= Task statement =
Nothing below is to be printed except the lines between the line holding "Grids</a> (Dino Esposito)" and the line holding "(Windows Apps Team)", inclusive, each exactly as it appears.

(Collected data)
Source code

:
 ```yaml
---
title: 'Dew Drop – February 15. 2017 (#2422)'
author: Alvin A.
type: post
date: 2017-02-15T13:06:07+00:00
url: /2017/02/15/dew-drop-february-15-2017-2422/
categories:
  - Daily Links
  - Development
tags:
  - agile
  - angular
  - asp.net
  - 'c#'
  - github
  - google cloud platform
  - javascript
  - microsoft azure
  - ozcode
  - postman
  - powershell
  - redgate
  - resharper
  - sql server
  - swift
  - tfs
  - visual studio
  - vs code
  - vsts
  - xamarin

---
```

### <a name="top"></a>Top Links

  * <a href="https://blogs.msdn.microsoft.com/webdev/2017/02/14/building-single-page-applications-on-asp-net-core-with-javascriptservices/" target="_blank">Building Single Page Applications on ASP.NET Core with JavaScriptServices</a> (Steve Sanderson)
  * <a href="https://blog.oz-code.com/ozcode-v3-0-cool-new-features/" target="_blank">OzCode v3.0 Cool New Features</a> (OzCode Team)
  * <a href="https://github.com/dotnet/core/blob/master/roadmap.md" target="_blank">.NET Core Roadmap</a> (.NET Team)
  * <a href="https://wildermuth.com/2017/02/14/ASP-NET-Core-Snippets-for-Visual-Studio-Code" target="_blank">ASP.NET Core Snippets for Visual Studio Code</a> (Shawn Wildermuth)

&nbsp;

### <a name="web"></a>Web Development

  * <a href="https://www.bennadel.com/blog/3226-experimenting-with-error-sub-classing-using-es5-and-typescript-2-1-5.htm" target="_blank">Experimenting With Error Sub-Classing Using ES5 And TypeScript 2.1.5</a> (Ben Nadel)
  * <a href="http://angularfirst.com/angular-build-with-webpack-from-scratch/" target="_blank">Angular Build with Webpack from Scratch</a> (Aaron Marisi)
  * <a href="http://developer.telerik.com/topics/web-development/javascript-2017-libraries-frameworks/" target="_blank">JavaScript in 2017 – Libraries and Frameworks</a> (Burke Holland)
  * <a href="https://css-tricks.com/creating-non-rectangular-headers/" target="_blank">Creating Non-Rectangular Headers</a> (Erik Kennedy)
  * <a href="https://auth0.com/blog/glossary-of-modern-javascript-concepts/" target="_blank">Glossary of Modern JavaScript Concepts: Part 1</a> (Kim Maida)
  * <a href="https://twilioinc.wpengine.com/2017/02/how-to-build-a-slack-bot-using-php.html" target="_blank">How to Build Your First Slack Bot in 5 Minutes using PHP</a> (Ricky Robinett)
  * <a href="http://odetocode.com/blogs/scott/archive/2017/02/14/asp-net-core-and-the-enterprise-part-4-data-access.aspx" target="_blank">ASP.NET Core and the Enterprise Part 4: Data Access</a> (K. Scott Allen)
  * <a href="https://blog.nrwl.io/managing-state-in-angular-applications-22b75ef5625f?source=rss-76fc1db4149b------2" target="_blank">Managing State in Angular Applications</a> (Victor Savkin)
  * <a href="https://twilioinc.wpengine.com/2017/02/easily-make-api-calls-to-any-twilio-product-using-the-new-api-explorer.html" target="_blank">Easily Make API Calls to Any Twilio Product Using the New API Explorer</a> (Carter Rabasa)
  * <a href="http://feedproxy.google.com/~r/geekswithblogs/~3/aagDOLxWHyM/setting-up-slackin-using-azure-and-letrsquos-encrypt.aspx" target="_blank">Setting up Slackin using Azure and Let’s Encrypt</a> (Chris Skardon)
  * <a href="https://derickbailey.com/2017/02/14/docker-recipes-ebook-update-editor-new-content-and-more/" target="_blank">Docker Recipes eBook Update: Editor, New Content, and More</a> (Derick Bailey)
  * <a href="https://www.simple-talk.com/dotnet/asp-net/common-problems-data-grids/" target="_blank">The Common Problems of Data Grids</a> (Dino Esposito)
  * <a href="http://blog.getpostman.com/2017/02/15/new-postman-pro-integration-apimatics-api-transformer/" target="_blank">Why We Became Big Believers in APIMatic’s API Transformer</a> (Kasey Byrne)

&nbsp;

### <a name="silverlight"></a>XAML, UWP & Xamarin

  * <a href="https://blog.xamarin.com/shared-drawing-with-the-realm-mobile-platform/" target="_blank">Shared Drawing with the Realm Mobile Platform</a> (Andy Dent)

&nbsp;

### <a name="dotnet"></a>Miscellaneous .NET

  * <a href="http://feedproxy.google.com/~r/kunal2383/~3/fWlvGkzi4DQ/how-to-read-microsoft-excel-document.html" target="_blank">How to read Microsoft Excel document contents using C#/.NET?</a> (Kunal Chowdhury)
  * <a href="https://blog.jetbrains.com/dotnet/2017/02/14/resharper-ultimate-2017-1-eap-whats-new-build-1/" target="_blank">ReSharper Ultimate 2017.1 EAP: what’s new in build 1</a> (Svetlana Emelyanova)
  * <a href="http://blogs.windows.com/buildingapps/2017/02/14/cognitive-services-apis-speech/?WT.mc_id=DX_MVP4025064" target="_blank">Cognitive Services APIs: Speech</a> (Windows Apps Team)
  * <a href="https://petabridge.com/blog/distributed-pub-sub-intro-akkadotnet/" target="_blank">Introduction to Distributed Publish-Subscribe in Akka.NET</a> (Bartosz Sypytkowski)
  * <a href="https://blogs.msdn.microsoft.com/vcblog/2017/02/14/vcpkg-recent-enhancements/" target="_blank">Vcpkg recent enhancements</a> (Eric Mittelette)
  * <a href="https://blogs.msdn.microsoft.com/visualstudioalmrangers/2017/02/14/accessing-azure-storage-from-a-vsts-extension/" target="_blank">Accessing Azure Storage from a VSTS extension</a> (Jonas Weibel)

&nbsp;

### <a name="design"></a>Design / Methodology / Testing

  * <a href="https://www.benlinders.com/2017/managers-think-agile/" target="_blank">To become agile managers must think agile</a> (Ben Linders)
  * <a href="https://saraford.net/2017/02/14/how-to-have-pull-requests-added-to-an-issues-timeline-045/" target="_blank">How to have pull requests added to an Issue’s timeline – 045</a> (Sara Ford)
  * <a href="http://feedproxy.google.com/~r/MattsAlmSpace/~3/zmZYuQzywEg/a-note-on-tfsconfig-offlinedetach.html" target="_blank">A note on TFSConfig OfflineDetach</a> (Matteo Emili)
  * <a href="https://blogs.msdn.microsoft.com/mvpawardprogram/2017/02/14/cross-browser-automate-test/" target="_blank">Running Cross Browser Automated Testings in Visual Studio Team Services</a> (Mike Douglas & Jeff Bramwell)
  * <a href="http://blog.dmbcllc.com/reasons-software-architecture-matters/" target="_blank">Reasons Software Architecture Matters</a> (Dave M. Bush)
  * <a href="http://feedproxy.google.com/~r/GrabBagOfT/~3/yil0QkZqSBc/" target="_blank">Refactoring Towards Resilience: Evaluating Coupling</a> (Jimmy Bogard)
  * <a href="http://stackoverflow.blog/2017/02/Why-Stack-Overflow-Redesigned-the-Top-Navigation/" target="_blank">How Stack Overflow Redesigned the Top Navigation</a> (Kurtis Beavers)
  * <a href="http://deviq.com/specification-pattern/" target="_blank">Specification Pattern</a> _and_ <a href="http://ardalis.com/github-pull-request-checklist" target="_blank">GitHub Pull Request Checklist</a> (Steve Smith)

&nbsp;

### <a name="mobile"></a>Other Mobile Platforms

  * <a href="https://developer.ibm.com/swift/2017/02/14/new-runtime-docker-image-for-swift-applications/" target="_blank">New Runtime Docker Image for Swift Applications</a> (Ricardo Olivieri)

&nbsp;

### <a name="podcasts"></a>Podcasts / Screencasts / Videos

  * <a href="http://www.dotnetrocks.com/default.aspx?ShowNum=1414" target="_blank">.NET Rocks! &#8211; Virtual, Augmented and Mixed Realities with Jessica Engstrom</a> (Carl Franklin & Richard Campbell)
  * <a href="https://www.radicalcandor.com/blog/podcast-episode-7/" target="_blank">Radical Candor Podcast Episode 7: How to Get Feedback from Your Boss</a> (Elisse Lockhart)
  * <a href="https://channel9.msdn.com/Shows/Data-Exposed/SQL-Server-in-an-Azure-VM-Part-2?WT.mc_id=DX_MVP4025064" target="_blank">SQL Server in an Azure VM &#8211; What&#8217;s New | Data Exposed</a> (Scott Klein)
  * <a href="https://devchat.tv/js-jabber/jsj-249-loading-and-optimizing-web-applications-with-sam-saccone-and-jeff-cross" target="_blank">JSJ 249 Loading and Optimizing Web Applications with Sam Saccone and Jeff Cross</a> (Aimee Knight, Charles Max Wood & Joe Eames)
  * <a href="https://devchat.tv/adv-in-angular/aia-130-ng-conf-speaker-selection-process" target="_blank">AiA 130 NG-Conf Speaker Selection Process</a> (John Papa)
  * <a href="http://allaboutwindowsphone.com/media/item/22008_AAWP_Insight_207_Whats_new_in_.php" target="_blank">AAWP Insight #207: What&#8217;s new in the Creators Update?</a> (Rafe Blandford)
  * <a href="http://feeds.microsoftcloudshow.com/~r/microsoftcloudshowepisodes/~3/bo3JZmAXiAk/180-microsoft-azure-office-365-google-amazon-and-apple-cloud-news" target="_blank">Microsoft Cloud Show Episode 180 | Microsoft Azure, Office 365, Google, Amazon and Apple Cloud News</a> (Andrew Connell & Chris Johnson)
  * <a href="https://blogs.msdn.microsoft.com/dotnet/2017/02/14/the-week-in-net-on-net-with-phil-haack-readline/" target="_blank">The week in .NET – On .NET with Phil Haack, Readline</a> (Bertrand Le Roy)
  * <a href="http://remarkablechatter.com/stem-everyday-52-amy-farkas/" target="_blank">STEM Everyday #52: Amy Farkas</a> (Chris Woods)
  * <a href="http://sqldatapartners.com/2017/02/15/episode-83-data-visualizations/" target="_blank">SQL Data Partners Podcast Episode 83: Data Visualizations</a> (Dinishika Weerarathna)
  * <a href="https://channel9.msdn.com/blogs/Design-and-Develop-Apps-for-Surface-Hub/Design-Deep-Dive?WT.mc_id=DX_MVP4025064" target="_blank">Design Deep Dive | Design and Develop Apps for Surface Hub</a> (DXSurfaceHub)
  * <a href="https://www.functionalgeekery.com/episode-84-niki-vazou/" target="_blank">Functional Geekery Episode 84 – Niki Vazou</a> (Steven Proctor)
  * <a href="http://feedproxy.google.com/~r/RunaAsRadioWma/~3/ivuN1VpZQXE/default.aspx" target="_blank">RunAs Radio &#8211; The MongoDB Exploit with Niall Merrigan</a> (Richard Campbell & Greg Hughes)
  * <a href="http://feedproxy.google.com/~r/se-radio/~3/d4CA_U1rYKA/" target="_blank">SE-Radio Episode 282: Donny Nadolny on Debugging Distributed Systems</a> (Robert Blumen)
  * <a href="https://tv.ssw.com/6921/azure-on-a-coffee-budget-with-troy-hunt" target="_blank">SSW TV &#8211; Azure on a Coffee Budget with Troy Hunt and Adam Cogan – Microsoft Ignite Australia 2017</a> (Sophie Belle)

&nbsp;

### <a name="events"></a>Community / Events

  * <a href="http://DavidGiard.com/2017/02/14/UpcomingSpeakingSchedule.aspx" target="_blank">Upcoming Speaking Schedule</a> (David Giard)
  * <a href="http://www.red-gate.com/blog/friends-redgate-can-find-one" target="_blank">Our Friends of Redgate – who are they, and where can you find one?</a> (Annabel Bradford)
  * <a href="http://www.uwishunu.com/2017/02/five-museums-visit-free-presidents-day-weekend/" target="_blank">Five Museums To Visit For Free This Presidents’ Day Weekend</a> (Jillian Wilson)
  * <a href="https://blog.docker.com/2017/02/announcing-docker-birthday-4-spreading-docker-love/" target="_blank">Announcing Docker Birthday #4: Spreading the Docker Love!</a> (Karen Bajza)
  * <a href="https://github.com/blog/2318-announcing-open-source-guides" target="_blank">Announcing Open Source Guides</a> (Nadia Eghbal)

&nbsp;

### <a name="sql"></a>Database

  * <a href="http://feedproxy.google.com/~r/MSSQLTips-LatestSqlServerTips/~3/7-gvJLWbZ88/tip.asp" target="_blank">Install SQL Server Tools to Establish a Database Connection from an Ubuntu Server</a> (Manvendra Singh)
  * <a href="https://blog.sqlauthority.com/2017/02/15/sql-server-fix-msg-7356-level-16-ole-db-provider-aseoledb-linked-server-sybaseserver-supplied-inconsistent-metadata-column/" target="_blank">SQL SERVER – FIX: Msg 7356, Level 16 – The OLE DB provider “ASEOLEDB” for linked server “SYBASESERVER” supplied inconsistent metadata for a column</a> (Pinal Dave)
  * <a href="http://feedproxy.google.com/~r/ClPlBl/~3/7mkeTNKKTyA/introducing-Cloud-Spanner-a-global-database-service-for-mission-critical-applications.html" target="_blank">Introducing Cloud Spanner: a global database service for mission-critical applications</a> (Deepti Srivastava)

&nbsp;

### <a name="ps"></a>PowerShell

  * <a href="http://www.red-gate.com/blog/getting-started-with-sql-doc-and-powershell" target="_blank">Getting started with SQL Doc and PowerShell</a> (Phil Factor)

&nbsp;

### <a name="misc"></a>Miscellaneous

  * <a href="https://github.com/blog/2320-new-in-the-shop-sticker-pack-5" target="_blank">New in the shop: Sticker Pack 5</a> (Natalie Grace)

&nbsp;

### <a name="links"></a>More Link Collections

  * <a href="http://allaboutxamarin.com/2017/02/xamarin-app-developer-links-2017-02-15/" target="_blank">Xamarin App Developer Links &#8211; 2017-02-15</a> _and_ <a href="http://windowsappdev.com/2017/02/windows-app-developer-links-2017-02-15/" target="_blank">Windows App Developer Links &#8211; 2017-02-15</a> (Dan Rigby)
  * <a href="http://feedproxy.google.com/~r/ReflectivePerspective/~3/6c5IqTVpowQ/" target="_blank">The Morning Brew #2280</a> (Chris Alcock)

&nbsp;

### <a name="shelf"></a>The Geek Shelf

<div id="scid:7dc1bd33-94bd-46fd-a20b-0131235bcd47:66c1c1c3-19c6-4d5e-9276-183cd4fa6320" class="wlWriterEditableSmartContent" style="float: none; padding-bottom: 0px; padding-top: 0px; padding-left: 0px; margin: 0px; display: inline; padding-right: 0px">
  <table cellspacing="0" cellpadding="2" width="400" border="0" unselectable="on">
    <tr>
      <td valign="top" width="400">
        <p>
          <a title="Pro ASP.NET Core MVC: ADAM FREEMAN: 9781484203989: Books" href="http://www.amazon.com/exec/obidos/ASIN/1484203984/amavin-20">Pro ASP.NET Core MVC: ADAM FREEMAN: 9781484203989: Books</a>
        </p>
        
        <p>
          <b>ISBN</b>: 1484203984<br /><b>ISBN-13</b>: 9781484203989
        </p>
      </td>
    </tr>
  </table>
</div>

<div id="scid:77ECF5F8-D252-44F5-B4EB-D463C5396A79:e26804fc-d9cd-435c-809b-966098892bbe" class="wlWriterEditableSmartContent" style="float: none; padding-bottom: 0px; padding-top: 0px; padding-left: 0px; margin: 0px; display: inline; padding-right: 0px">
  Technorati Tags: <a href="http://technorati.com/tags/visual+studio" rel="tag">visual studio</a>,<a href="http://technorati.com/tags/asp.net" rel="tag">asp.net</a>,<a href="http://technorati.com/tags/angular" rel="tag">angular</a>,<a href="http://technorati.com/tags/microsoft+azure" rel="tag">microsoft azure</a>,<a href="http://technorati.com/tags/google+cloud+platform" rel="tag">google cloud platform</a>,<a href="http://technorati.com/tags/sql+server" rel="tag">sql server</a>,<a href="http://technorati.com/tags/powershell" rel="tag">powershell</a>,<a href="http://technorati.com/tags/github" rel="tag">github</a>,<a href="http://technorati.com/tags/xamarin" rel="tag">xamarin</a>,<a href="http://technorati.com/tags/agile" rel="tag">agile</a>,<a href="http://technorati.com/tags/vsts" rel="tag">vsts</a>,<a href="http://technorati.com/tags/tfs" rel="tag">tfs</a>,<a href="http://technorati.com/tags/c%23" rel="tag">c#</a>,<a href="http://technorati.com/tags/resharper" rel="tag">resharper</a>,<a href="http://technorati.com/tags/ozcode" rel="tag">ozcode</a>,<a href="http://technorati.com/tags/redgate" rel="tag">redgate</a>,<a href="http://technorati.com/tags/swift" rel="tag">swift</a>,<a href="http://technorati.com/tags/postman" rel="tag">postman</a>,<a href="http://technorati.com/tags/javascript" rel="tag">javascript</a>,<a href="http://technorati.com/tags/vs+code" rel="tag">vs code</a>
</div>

= Task result =
  * <a href="https://www.simple-talk.com/dotnet/asp-net/common-problems-data-grids/" target="_blank">The Common Problems of Data Grids</a> (Dino Esposito)
  * <a href="http://blog.getpostman.com/2017/02/15/new-postman-pro-integration-apimatics-api-transformer/" target="_blank">Why We Became Big Believers in APIMatic’s API Transformer</a> (Kasey Byrne)

&nbsp;

### <a name="silverlight"></a>XAML, UWP & Xamarin

  * <a href="https://blog.xamarin.com/shared-drawing-with-the-realm-mobile-platform/" target="_blank">Shared Drawing with the Realm Mobile Platform</a> (Andy Dent)

&nbsp;

### <a name="dotnet"></a>Miscellaneous .NET

  * <a href="http://feedproxy.google.com/~r/kunal2383/~3/fWlvGkzi4DQ/how-to-read-microsoft-excel-document.html" target="_blank">How to read Microsoft Excel document contents using C#/.NET?</a> (Kunal Chowdhury)
  * <a href="https://blog.jetbrains.com/dotnet/2017/02/14/resharper-ultimate-2017-1-eap-whats-new-build-1/" target="_blank">ReSharper Ultimate 2017.1 EAP: what’s new in build 1</a> (Svetlana Emelyanova)
  * <a href="http://blogs.windows.com/buildingapps/2017/02/14/cognitive-services-apis-speech/?WT.mc_id=DX_MVP4025064" target="_blank">Cognitive Services APIs: Speech</a> (Windows Apps Team)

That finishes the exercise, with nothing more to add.